ACTIVITY: Express every line of text in the listing as a JSON list of strings, one string per line, with blank lines omitted. Leave the pictures out of the answer.

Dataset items
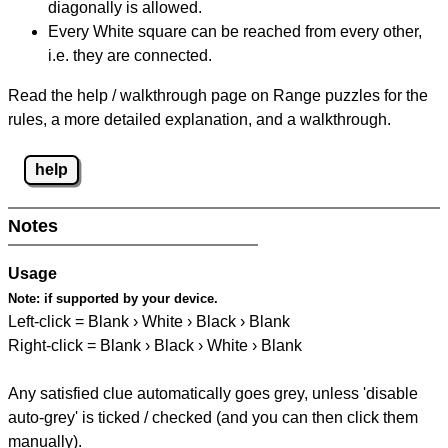
diagonally is allowed.
Every White square can be reached from every other,
i.e. they are connected.
Read the help / walkthrough page on Range puzzles for the
rules, a more detailed explanation, and a walkthrough.
help
Notes
Usage
Note:
if supported by your device.
Left-click = Blank › White › Black › Blank
Right-click = Blank › Black › White › Blank
Any satisfied clue automatically goes grey, unless 'disable
auto-grey' is ticked / checked (and you can then click them
manually).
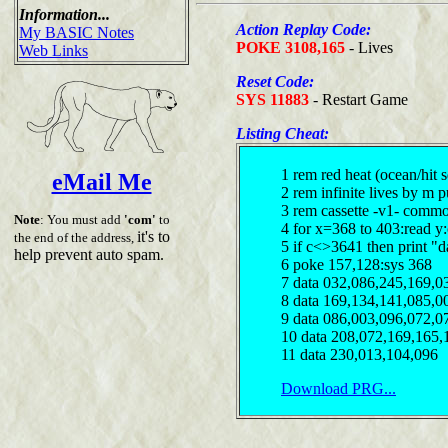
Information...
Action Replay Code:
My BASIC Notes
POKE 3108,165
- Lives
Web Links
Reset Code:
SYS 11883
- Restart Game
Listing Cheat:
1 rem red heat (ocean/hit 
eMail Me
2 rem infinite lives by m 
3 rem cassette -v1- comm
Note
: You must add
'com'
to
4 for x=368 to 403:read y
it's to
the end of the address,
5 if c<>3641 then print "d
help prevent auto spam.
6 poke 157,128:sys 368
7 data 032,086,245,169,0
8 data 169,134,141,085,0
9 data 086,003,096,072,0
10 data 208,072,169,165,
11 data 230,013,104,096
Download PRG...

YOUR RESPONSE:
[
  "diagonally is allowed.",
  "Every White square can be reached from every other,",
  "i.e. they are connected.",
  "Read the help / walkthrough page on Range puzzles for the",
  "rules, a more detailed explanation, and a walkthrough.",
  "help",
  "Notes",
  "Usage",
  "Note:",
  "if supported by your device.",
  "Left-click = Blank › White › Black › Blank",
  "Right-click = Blank › Black › White › Blank",
  "Any satisfied clue automatically goes grey, unless 'disable",
  "auto-grey' is ticked / checked (and you can then click them",
  "manually).",
  "Information...",
  "Action Replay Code:",
  "My BASIC Notes",
  "POKE 3108,165",
  "- Lives",
  "Web Links",
  "Reset Code:",
  "SYS 11883",
  "- Restart Game",
  "Listing Cheat:",
  "1 rem red heat (ocean/hit ",
  "eMail Me",
  "2 rem infinite lives by m ",
  "3 rem cassette -v1- comm",
  "Note",
  ": You must add",
  "'com'",
  "to",
  "4 for x=368 to 403:read y",
  "it's to",
  "the end of the address,",
  "5 if c<>3641 then print \"d",
  "help prevent auto spam.",
  "6 poke 157,128:sys 368",
  "7 data 032,086,245,169,0",
  "8 data 169,134,141,085,0",
  "9 data 086,003,096,072,0",
  "10 data 208,072,169,165,",
  "11 data 230,013,104,096",
  "Download PRG..."
]